Finitely generated modules in exact sequence

Question

For $A$-modules and homomorphisms $0\to M'\stackrel{u}{\to}M\stackrel{v}{\to}M''\to 0$ is exact. Prove if $M'$ and $M''$ are fintely generated then $M$ is finitely generated.

Answer 1

Suppose $M'$ is generated by $x_1,\dots,x_n$ and $M''$ is generated by $z_1,\dots,z_m$. Let $v(y_i) = z_i$ for $i = 1,\dots,m$. Let $x \in M$. Then there exist $b_1,\dots,b_m \in A$ such that $v(x) = b_1z_1 + \cdots + b_mz_m$. Then $v(x) = v(b_1y_1 + \cdots + b_my_m)$. Hence $x - (b_1y_1 + \cdots + b_my_m) \in \operatorname{Ker}v$. Since $\operatorname{Ker}v = \operatorname{Im}u$, there exist $a_1,\dots,a_n \in A$ such that $x - (b_1y_1 + \cdots + b_my_m) = a_1u(x_1) + \cdots + a_nu(x_n)$. Hence $M$ is generated by $u(x_1),\dots,u(x_n), y_1,\dots,y_m$.

Answer 2

$\require{begingroup} \begingroup$ $\def\coker{\operatorname{Coker}}$

Since $M',M''$ are finitely generated, we can pick surjections $s_{M'}:R^m\to M'$ and $s_{M''}:R^n\to M''$. Now consider the following commutative diagram:

$\require{AMScd}$ \begin{CD} 0 @>>>R^m @>>> R^m\oplus R^n @>>> R^n@>>>0 \\ @. @VV{s_{M'}}V @. @VV{s_{M''}}V\\ 0 @>>>M' @>{u}>>M @>{v}>> M'' @>>> 0\\ \end{CD}

where the vertical arrows are the surjections. Then as $M\to M''$ is a surjection and $R^n$ is projective (since free), we get map $w:R^n\to M$ so that the composition $v\circ w$ is the same as the surjection $s_{M''}:R^n\to M''$. We can then define a map from $s_M:R^{m+n}=R^m\oplus R^n\to M$ as follows: send $(x,y)\mapsto (u\circ s_{M'})(x) + w(y)$.

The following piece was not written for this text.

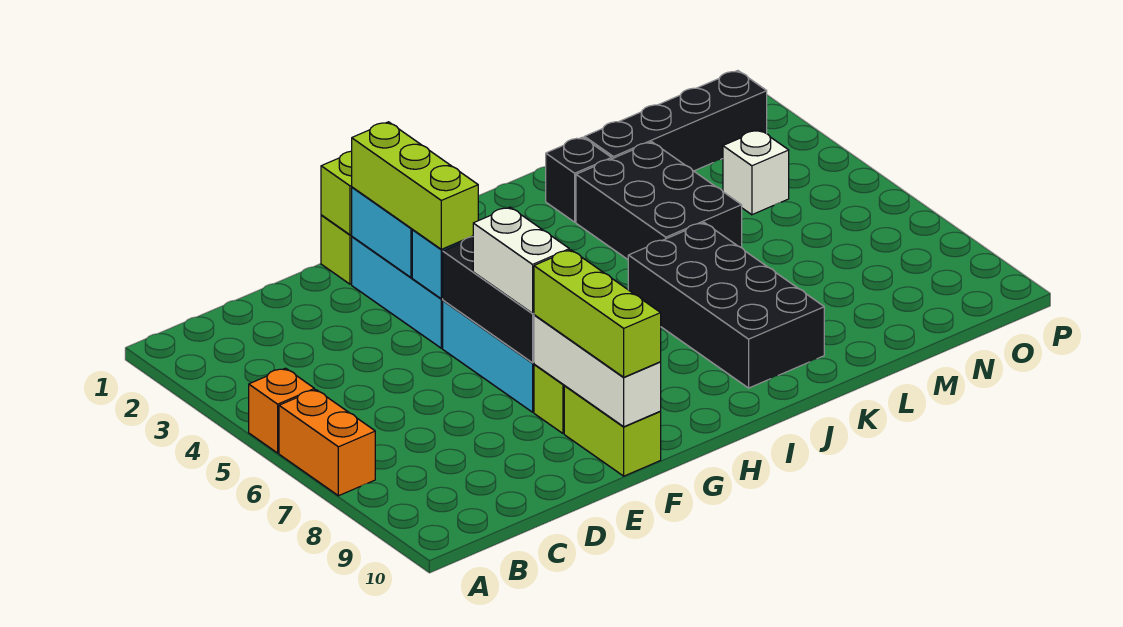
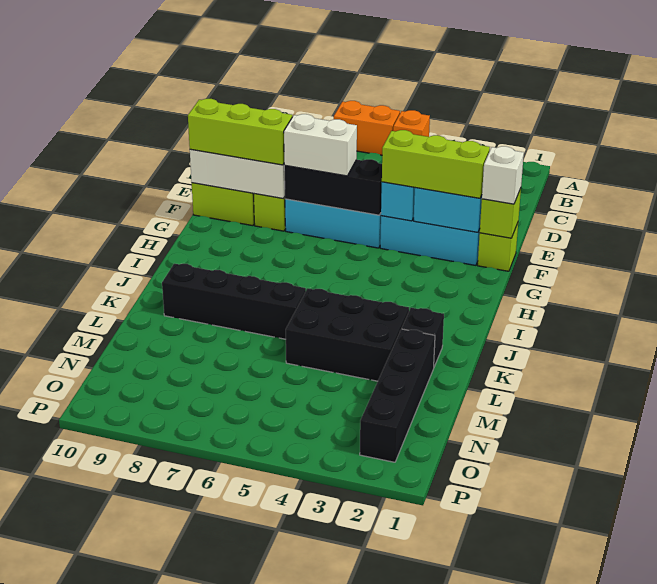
black 2x4 brick [628,223,824,388] -> black 1x4 brick [162,264,306,339]
white 1x1 brick [723,130,789,215] -> white 1x1 brick moved to [482,146,524,204]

Now by snake lemma, we have exact sequence $\coker{s_{M'}}\to\coker{s_M}\to\coker{s_{M''}}$. Then $\coker{s_{M'}}, \coker{s_{M''}}$ are trivial by assumption, so is $\coker{s_{M}}$. $\endgroup$

Answer 3

I would consider this as a very special case of the Horseshoe lemma and prove it like that. This is essentially the same prove as in Makoto Kato wrote down, but his is written down more elementary.